Data to use ▸
-*-*-

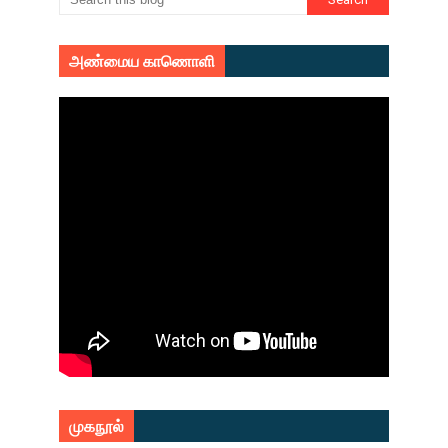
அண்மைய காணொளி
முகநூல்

-*-*-

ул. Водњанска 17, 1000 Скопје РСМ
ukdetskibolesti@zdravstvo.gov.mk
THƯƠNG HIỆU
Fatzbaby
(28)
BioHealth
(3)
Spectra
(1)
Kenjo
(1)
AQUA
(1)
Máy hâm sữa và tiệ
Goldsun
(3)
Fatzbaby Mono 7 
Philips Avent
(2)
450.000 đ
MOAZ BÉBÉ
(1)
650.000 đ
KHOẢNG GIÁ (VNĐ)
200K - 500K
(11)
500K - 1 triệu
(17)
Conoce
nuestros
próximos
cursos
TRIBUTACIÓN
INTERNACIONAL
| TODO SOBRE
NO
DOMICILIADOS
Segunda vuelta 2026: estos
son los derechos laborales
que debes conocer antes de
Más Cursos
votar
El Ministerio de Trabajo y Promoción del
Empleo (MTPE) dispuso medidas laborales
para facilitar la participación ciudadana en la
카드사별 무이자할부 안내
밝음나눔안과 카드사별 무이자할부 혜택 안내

-*-*-

Assignment ▸
Show each line of the records above containing "카드사별".

Answer to the exercise ▸
카드사별 무이자할부 안내
밝음나눔안과 카드사별 무이자할부 혜택 안내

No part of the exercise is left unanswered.